### What to produce
Revise the part of the records that opens with the line containing "фото з відкритих джерел" and closes with the line containing "Міжнародного кримінального суду 1 січня 2025 року." by replacing "синьо-жовтий" with "жовто-блакитний" and changing nothing else. Give back only those lines.

### Material for the task
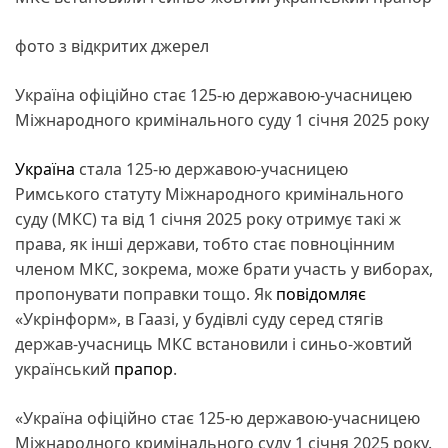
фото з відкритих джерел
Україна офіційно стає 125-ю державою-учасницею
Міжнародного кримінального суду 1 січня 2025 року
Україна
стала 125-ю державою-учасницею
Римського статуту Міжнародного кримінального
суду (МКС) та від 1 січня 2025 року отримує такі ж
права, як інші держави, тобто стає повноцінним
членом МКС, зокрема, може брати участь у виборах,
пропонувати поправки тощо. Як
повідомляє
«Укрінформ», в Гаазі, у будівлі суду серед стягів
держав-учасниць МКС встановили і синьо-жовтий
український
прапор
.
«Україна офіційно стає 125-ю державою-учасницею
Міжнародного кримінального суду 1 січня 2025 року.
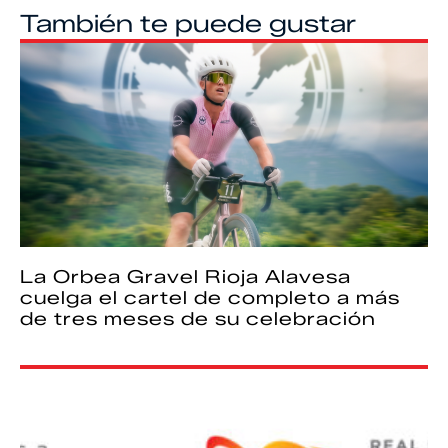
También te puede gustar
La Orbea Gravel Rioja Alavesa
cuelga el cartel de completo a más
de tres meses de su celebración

...

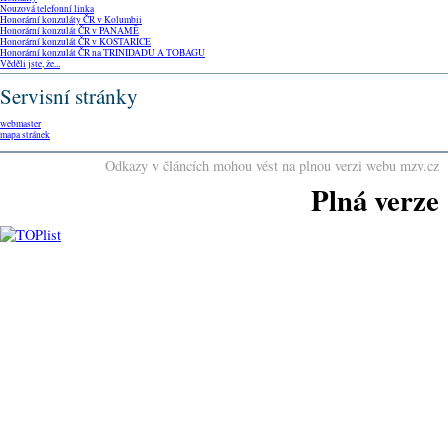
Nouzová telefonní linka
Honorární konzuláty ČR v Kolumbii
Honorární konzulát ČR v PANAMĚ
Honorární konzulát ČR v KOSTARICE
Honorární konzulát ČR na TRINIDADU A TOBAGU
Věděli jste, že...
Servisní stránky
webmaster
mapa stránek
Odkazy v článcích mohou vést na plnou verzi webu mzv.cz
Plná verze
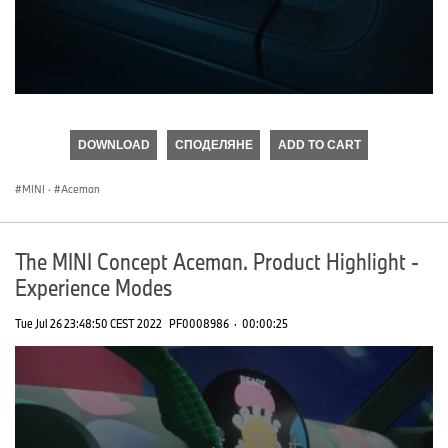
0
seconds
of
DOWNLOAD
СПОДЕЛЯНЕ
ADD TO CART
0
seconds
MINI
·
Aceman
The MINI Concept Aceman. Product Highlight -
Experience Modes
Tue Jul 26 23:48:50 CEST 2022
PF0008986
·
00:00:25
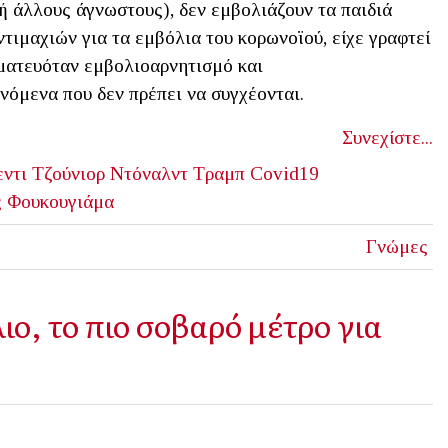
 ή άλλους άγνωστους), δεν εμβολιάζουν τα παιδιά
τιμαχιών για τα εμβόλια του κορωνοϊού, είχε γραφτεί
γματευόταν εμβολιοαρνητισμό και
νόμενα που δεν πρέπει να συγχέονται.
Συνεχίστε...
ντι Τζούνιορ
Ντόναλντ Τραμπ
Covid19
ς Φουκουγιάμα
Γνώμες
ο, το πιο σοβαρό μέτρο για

### Output of the task
фото з відкритих джерел
Україна офіційно стає 125-ю державою-учасницею
Міжнародного кримінального суду 1 січня 2025 року
Україна
стала 125-ю державою-учасницею
Римського статуту Міжнародного кримінального
суду (МКС) та від 1 січня 2025 року отримує такі ж
права, як інші держави, тобто стає повноцінним
членом МКС, зокрема, може брати участь у виборах,
пропонувати поправки тощо. Як
повідомляє
«Укрінформ», в Гаазі, у будівлі суду серед стягів
держав-учасниць МКС встановили і жовто-блакитний
український
прапор
.
«Україна офіційно стає 125-ю державою-учасницею
Міжнародного кримінального суду 1 січня 2025 року.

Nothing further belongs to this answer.